米国特許情報 | 欧州特許情報 | 国際公開(PCT)情報 | Google の米国特許検索
 
     特許分類
A 農業
B 衣類
C 家具
D 医学
E スポ−ツ;娯楽
F 加工処理操作
G 机上付属具
H 装飾
I 車両
J 包装;運搬
L 化学;冶金
M 繊維;紙;印刷
N 固定構造物
O 機械工学
P 武器
Q 照明
R 測定; 光学
S 写真;映画
T 計算機;電気通信
U 核技術
V 電気素子
W 発電
X 楽器;音響


  ホーム -> 車両 -> 本田技研工業株式会社

発明の名称 車両操作支援装置
発行国 日本国特許庁(JP)
公報種別 公開特許公報(A)
公開番号 特開2007−22232(P2007−22232A)
公開日 平成19年2月1日(2007.2.1)
出願番号 特願2005−205145(P2005−205145)
出願日 平成17年7月14日(2005.7.14)
代理人 【識別番号】100071870
【弁理士】
【氏名又は名称】落合 健
発明者 照田 八州志 / 藤原 幸広 / 大島 健一
要約 課題
衝突回避のためのドライバーのステアリング操作をアシストする目標ヨーモーメントを左右の車輪の制動力差により発生させる際に、目標ヨーモーメントが算出されるまでのタイムラグを補償して応答性良く衝突回避を行えるようにする。

解決手段
目標ヨーモーメント補正手段M7は、衝突回避操作判定手段M2がドライバーによる衝突回避操作を判定してから車両横方向運動制御手段M6が目標ヨーモーメントを出力するまでの間、ステアリングホイールの操作量に応じた補正ヨーモーメントを出力し、この補正ヨーモーメントに基づいて左右の車輪に制動力差を発生させる。従って、衝突回避操作判定手段M2がドライバーによる衝突回避操作を判定すると、ステアリングホイールの操作量に応じた補正ヨーモーメントを用いて直ちに左右の車輪に制動力差を発生させることができ、応答性良くヨーモーメントを発生させて障害物を確実に回避することができる。

**課題の説明:**
本文の特許について、次の問いに答えてください。
1. 発明の名称は何ですか。
2. 出願日はいつですか。
3. 目標ヨーモーメント補正手段の記号は何ですか。

**記録データ:**

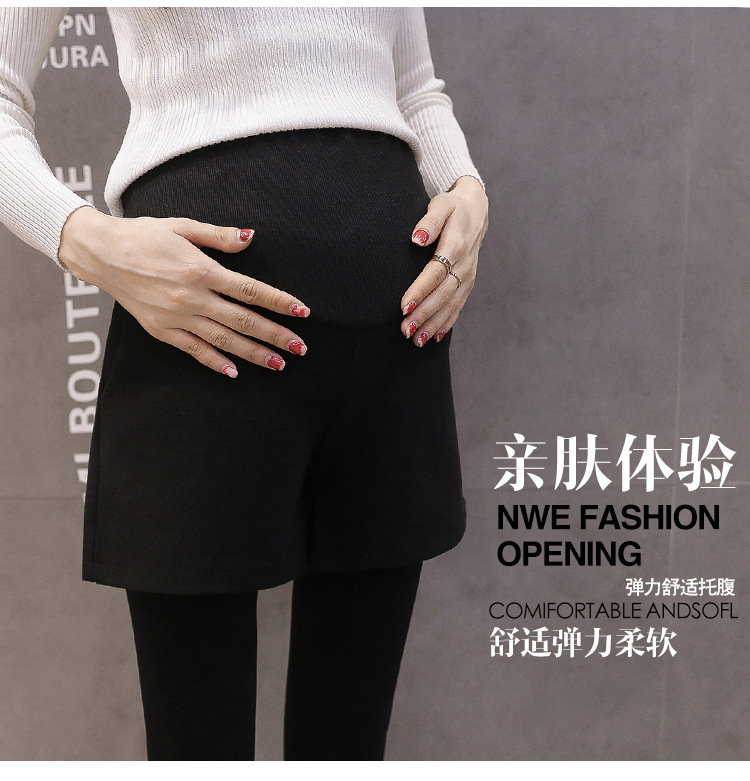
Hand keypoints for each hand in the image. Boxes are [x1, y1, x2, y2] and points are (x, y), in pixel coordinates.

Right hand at [58, 206, 310, 376]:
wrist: (100, 252)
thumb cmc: (144, 235)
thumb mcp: (183, 226)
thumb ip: (219, 236)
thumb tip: (251, 237)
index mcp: (201, 270)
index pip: (251, 290)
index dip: (279, 302)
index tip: (302, 312)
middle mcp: (192, 297)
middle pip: (243, 320)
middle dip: (275, 335)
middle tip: (301, 348)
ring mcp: (176, 316)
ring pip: (223, 340)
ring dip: (253, 354)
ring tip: (278, 364)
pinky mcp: (162, 330)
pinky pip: (193, 350)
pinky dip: (214, 361)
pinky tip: (234, 372)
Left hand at [400, 175, 488, 344]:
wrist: (475, 211)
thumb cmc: (452, 208)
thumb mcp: (441, 205)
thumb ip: (429, 221)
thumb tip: (416, 238)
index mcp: (456, 245)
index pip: (436, 272)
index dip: (420, 290)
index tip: (403, 306)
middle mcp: (464, 265)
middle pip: (443, 293)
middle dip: (424, 314)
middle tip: (405, 330)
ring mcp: (468, 276)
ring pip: (451, 304)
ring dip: (433, 323)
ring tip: (416, 340)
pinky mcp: (467, 283)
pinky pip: (458, 306)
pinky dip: (446, 322)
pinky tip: (434, 337)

**解答例:**
1. 車両操作支援装置
2. 平成17年7月14日(2005.7.14)
3. M7